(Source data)
..............................

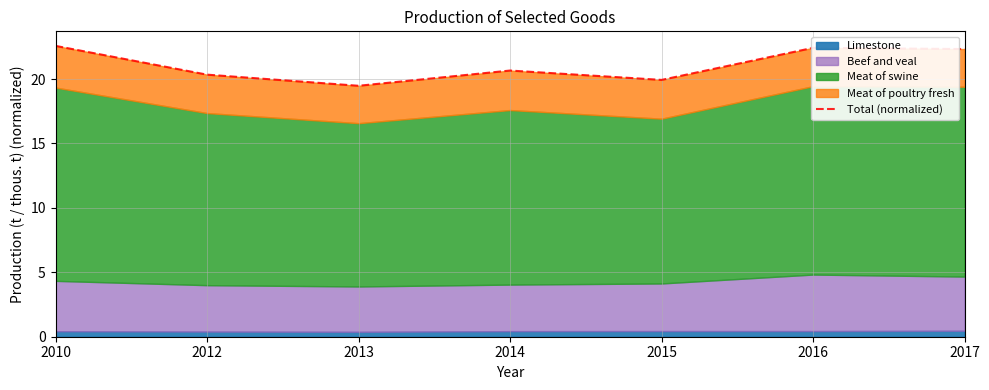

Is it true that the value at 2013 is 19.5?

True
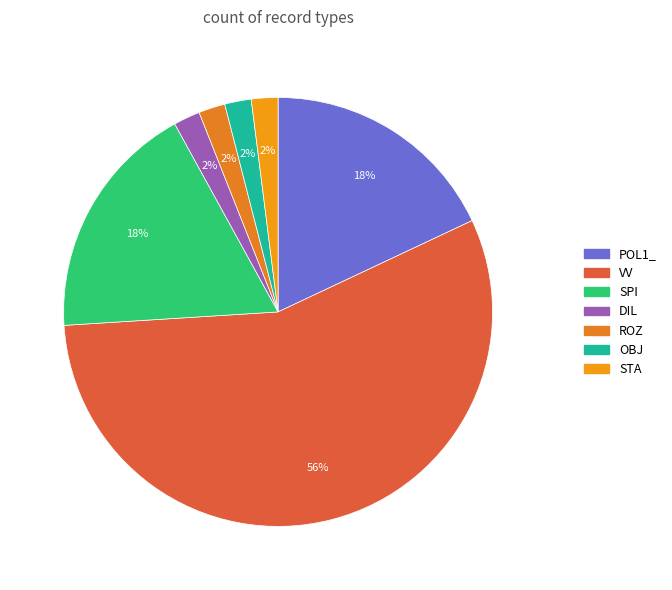

What is the largest slice in the pie chart?

VV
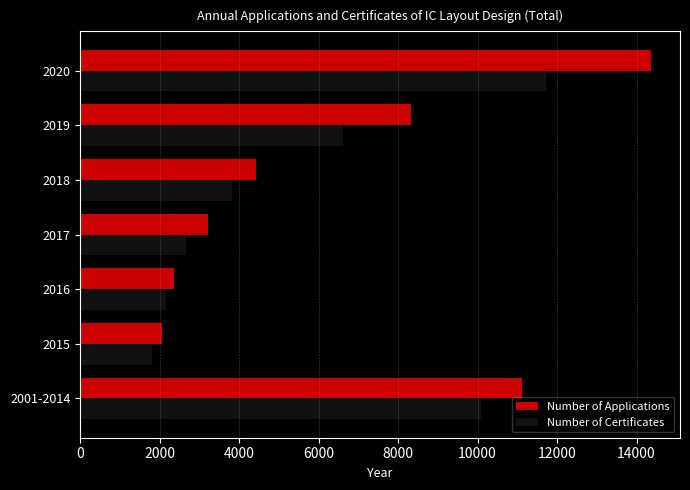

Which series has the largest range (max minus min)?

Number of Applications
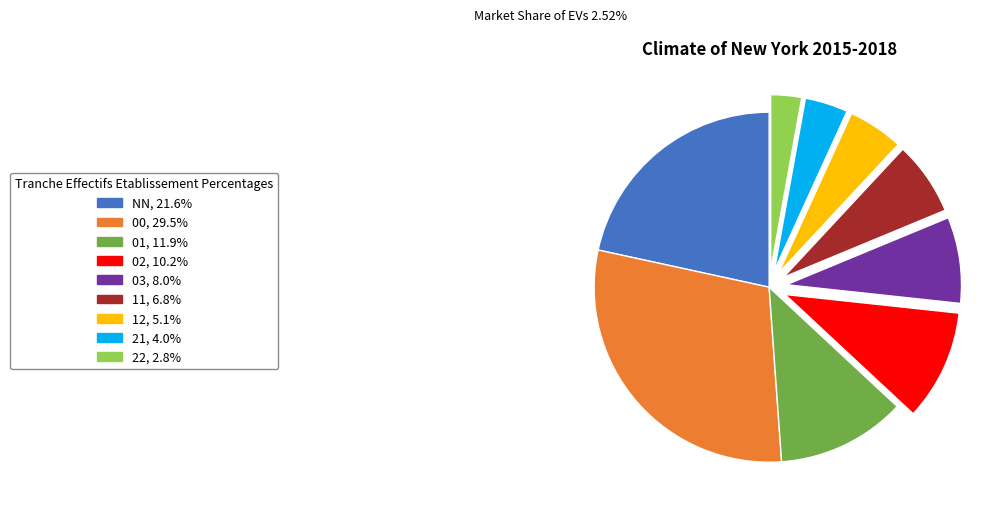

Do 03, 8.0% and 02, 10.2% together represent more than half of the pie?

No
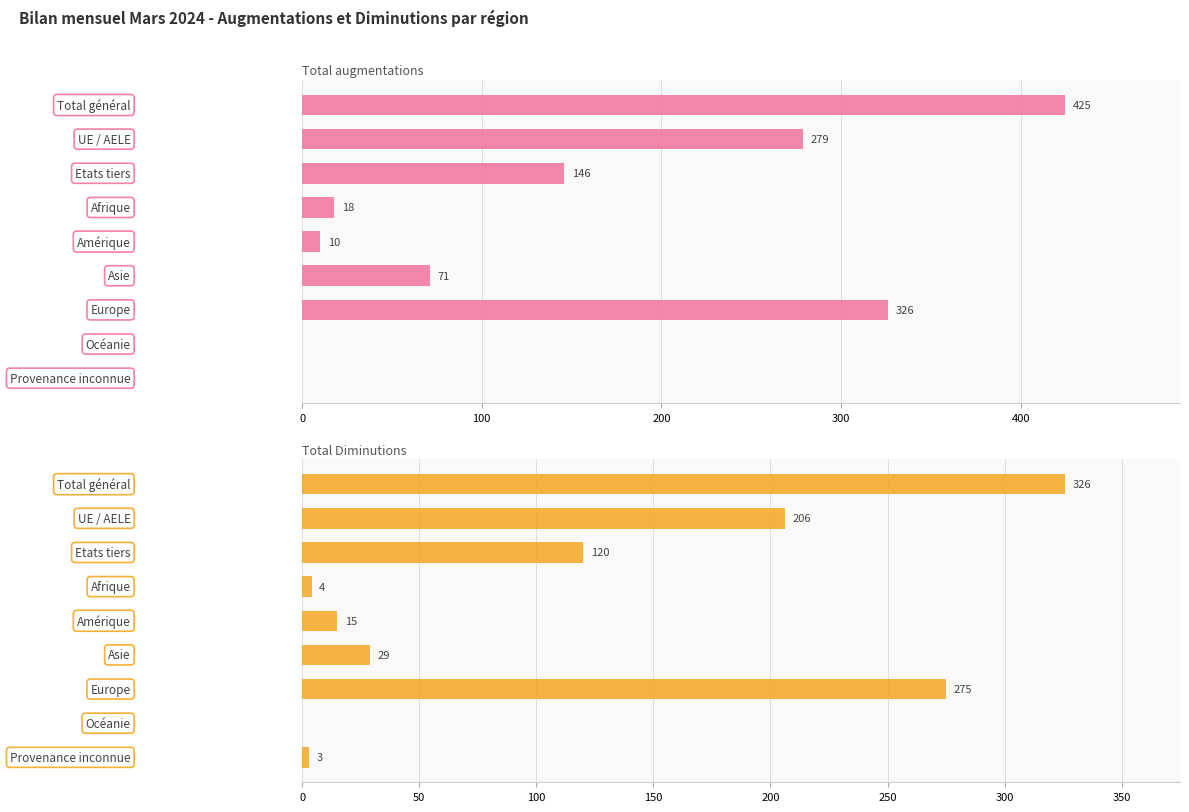

The Total augmentations series shows 196 at Europe. True or false?

False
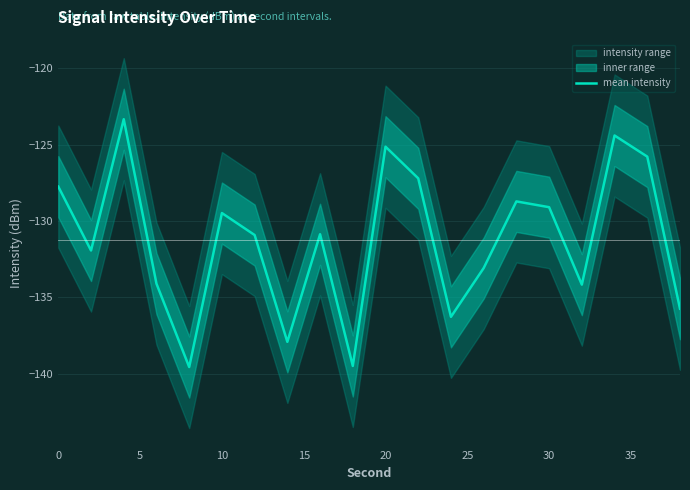

Is this an area chart (filled region under the line)?

No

..............................

*TASK TO CARRY OUT*
Quote every one of the lines above word for word, leaving out the pictures.

*YOUR SOLUTION*
Is it true that the value at 2013 is 19.5?

True

What is the largest slice in the pie chart?

VV

Which series has the largest range (max minus min)?

Number of Applications

Do 03, 8.0% and 02, 10.2% together represent more than half of the pie?

No

The Total augmentations series shows 196 at Europe. True or false?

False

Is this an area chart (filled region under the line)?

No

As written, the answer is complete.